* **Data provided**:
= = = = =
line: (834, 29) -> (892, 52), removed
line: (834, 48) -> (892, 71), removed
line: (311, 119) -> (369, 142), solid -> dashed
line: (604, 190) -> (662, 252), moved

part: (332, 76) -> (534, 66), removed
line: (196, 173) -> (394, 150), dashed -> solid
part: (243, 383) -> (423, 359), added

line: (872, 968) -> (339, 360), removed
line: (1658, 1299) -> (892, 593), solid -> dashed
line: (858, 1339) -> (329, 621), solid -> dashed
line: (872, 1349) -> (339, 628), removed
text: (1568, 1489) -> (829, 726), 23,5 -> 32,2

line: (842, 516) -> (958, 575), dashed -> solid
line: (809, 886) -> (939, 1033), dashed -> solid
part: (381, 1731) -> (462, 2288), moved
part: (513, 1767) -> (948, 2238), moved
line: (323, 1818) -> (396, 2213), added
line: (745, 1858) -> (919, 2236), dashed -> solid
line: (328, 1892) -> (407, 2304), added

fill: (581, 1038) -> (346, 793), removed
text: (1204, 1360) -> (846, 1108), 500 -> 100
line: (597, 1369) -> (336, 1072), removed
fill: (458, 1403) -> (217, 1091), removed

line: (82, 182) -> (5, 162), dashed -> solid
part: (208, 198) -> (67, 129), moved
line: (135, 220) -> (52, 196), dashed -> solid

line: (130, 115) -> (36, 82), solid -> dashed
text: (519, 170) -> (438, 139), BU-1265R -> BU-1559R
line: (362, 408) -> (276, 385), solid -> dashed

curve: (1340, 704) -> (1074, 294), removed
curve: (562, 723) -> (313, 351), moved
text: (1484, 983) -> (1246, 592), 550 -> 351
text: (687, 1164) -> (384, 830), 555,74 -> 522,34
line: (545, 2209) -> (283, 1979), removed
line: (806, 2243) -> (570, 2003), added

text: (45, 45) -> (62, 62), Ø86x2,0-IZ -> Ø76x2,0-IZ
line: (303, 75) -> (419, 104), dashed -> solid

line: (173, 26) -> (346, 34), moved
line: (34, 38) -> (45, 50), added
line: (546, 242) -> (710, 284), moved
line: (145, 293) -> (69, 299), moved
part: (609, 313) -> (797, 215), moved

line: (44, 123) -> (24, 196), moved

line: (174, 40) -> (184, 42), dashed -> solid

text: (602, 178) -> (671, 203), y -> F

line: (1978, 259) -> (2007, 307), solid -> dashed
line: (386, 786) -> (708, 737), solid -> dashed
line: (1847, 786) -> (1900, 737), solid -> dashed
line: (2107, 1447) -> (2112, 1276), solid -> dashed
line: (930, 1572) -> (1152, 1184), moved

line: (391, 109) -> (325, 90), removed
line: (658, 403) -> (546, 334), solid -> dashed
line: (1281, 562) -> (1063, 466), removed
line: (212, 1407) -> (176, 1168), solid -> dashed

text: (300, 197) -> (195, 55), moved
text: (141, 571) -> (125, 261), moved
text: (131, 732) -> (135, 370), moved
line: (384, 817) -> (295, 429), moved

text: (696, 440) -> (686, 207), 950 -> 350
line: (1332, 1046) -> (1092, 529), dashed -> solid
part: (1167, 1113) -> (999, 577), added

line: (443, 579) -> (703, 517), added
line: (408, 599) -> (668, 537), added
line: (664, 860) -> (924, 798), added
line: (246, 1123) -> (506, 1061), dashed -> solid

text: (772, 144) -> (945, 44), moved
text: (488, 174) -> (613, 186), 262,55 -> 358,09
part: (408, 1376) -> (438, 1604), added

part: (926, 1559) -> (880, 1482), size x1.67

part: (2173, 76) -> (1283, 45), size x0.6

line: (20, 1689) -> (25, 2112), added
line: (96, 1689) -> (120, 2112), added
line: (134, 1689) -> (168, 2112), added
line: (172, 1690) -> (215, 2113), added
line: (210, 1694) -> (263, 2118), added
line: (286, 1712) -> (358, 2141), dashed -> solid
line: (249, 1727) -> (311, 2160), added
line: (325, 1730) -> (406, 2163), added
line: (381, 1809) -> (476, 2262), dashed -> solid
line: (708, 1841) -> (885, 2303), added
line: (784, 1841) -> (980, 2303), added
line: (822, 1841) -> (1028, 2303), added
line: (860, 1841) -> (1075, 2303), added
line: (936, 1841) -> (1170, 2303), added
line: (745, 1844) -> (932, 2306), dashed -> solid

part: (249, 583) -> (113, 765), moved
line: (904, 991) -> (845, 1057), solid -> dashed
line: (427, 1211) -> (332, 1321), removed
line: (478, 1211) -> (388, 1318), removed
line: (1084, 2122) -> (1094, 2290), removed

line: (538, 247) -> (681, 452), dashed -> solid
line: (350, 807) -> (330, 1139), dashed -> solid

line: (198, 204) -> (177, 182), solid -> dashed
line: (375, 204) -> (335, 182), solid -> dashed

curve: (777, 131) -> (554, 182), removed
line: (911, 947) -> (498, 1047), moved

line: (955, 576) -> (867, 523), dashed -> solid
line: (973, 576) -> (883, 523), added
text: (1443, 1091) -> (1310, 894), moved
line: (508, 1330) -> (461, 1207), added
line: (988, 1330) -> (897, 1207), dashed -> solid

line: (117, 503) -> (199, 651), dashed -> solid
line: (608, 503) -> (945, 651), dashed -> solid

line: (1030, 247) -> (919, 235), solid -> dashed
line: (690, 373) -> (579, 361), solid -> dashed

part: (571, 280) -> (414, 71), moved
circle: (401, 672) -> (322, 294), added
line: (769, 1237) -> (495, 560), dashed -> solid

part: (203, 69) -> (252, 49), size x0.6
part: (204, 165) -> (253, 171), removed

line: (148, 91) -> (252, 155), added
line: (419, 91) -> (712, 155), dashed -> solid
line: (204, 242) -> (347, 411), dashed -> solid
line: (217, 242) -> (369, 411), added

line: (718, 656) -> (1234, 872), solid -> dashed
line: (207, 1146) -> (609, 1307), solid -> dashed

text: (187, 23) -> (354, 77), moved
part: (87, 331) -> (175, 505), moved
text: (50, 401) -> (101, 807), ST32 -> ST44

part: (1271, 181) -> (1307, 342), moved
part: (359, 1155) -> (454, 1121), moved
= = = = =
* **Aim of the task**:
The answer should consist solely of the lines from the first line above through the one with "line: (872, 968) -> (339, 360), removed", both included, repeated exactly.

* **Written solution**:
line: (834, 29) -> (892, 52), removed
line: (834, 48) -> (892, 71), removed
line: (311, 119) -> (369, 142), solid -> dashed
line: (604, 190) -> (662, 252), moved

part: (332, 76) -> (534, 66), removed
line: (196, 173) -> (394, 150), dashed -> solid
part: (243, 383) -> (423, 359), added

line: (872, 968) -> (339, 360), removed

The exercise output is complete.